Ja. Es wird sie sogar in hundert Jahren noch geben, genauso wie es sie schon in der Vergangenheit geben hat. Sie werden bloss anders aussehen. Das war schon immer so.
Wie anders?
Heute ist ständig von der Digitalisierung die Rede. Die Digitalisierung ist aber – trotz all ihrer Meriten – kein Ersatz dafür, was wir Banker tun. Natürlich lassen sich viele Dienstleistungen digitalisieren, was unsere Arbeit radikal verändert und eine enorme Anpassungsfähigkeit abfordert, die letztlich über Erfolg oder Misserfolg unterscheidet. Aber das ist nichts Neues.
«Nicht alles lässt sich elektronisch bewerkstelligen, zumal die Welt ja immer komplexer wird»
Insofern wird es immer einen Bedarf – im Sinne des traditionellen Merchant Banking, wie es in England seinen Ursprung hat – an Service- und Beratungsdienstleistungen in finanziellen Belangen geben. Vor allem für Unternehmer.
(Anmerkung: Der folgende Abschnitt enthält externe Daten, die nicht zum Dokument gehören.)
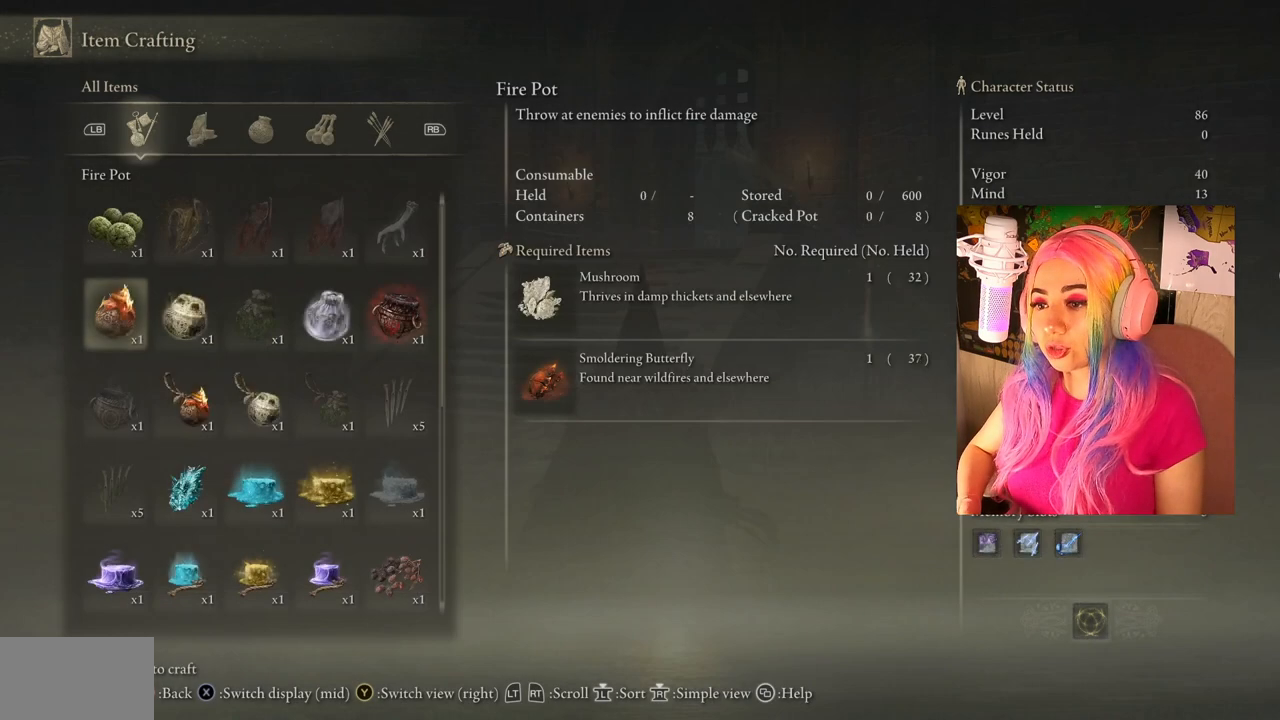
{"buttons": [], "left_stick": "center", "right_stick": "center", "events": []}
Der Bedarf an Kapital bleibt, und die Intermediation, also die sogenannte Fristentransformation von Geld und Zeit, ist die Aufgabe der Banken, um letztlich Ideen, Träume und Geschäftsmodelle zu ermöglichen.
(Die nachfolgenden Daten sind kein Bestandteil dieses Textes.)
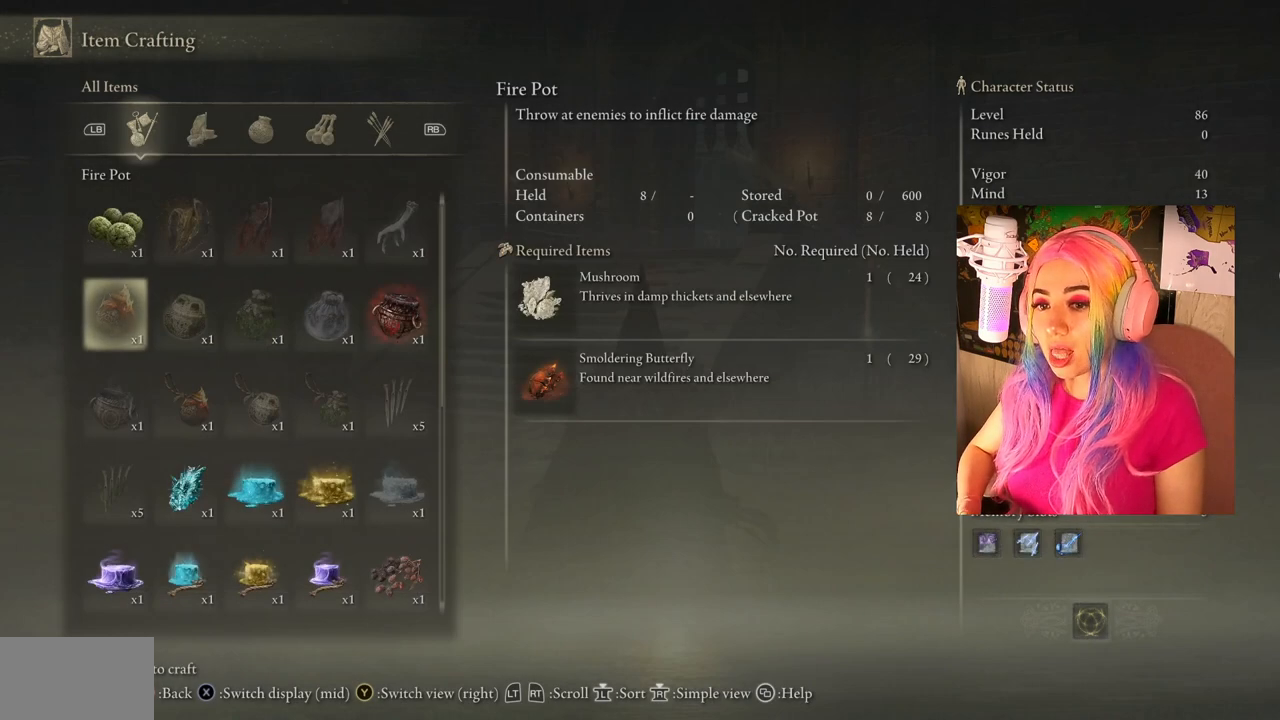
{"buttons": [], "left_stick": "center", "right_stick": "center", "events": []}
Nicht alles lässt sich elektronisch bewerkstelligen, zumal die Welt ja immer komplexer wird. Die Bank behält ihre Rolle als Finanzintermediärin. Nicht alles lässt sich auf eine Plattform verlagern. Insofern bin ich nicht pessimistisch. Doch wir müssen offen bleiben für die Veränderungen, die auf uns zukommen.
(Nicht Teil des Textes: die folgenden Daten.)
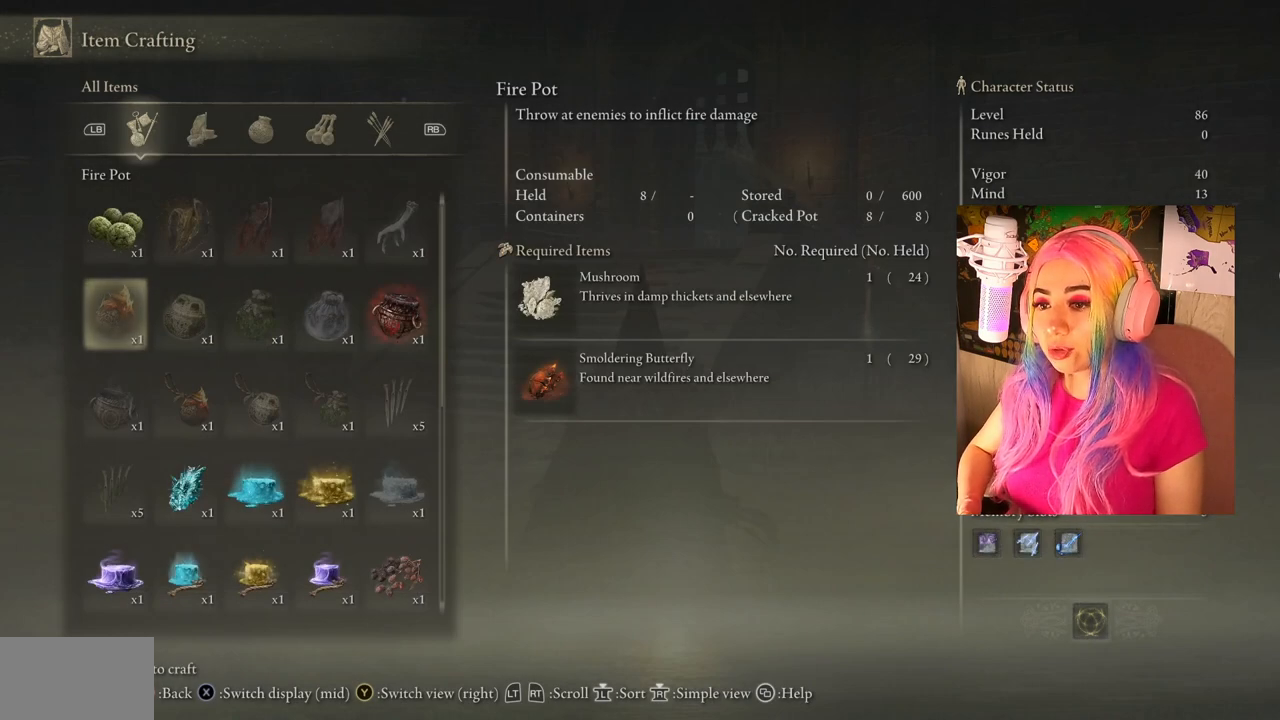
{"buttons": [], "left_stick": "center", "right_stick": "center", "events": []}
Hans-Peter Borgh ist seit Anfang 2020 Group Head International der Banque Internationale à Luxembourg (BIL) sowie CEO der BIL Suisse. In dieser Funktion ist er für alle Aktivitäten aus der Schweiz heraus verantwortlich, wozu auch die Geschäfte in China und Dubai gehören. Die BIL-Gruppe gehört seit rund drei Jahren zur chinesischen Legend Holdings. Der Holländer stiess im November 2015 zur BIL. Davor war er Chief Commercial Officer für das Private Banking Asia & Middle East bei ABN Amro, wo er seine Karriere 1997 begann und verschiedene Positionen im Retail- und Private Banking in Europa, einschliesslich der Schweiz, innehatte. Ausserdem war er zwei Jahre bei der ANZ-Bankengruppe als Regional Head Affluent Banking Asia Pacific tätig. Er besitzt einen Master in Betriebswirtschaft.